## [Text passage]
———

May 27, 2020

No year-end review required for 2000

It’s not difficult to determine the work force pecking order in these final days of the year, this National Goof-Off Week between Christmas and New Year’s Day when absolutely nothing of any consequence gets accomplished in support of the gross domestic product.

If you had this week off you are a Beautiful Person. Anyone who’s anyone snagged the year’s only vacation week that is sandwiched between the festive bookend holidays of peace and good cheer. On the other hand, if you are a worker bee who has been stuck on the daily grind down at the local widget factory all week, your power rating is about on a par with a Democrat in the Florida Legislature, which is to say anemic, at best.

No matter. Whether worker bee or Beautiful Person, the year is behind us. Only one odious chore remains as we prepare for the real start of the next millennium. That is to endure those sappy and highly subjective year-end media polls to determine the year’s greatest this or the best that, and the worthless year-end wrapups that assault us from all directions, their worthlessness compounded in many cases by predictions of what the new year might bring. As though anyone could possibly know, or, if they could, that the rest of us would pay them any more heed than we do the television weatherman whose accuracy index has taken a beating of late.

Although I’ve produced more than my fair share of such dubious compilations over the past four decades, year-end reviews in newspapers and other publications have always seemed to me to be a massive waste of space and a superfluous informing of the already informed. The reader, after all, has been along for the journey from the first day of January just as the compiler has, and chances are his memory of then-current events is every bit as good as the rehasher’s. He needs a refresher course like he needs another hike in the price of heating oil, I suspect.

The typical published year-end review is a lot like having Dan Rather tell you what you have heard after you’ve just watched a presidential debate on television, a summation guaranteed to provoke a scramble for the remote control gizmo in most any household you’d care to check.

The speed bumps along the information highway in the year 2000 remain so vivid in the public’s mind they require no retelling. The year began with the bashing of foreigners, minorities, women drivers and New Yorkers in general by Atlanta Braves pitcher John Rocker; then saw Democrats and the liberal press pundits who had been outraged five years ago when incoming Speaker of the House Newt Gingrich signed a $4.5 million book contract remain strangely silent when Hillary Clinton agreed to an $8 million book contract as she was about to become a United States Senator. It concluded with the never-ending presidential election Recount From Hell in the quirky precincts of Florida and a tragic massacre in Massachusetts by a crazed Charles Manson look-alike toting a semiautomatic assault rifle. It was a year we’ll need no help in remembering, much as we might wish to forget it.

———

## [Data supplied]
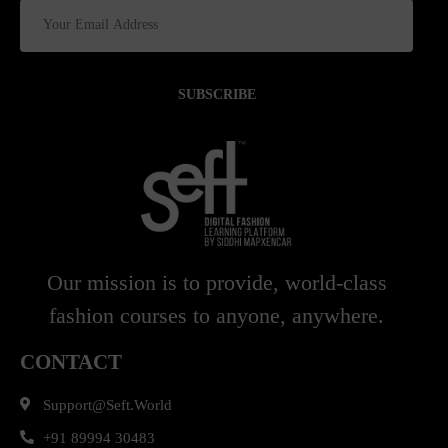
SUBSCRIBE
Our mission is to provide, world-class
fashion courses to anyone, anywhere.
CONTACT
Support@seft.world
+91 89994 30483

———

## [Exercises]
A) Transcribe the year-end column from "The typical published" up to and including "care to check.".
B) According to the year-end column, what was the size of the book contract Hillary Clinton agreed to?
C) Render this sentence from the year-end column into Spanish: "If you had this week off you are a Beautiful Person."
The entries have no connection to the year-end column.

## [Task-by-task answers]
A)
The typical published year-end review is a lot like having Dan Rather tell you what you have heard after you’ve just watched a presidential debate on television, a summation guaranteed to provoke a scramble for the remote control gizmo in most any household you’d care to check.

B) $8 million.

C) Si tuviste esta semana libre, eres una Persona Hermosa.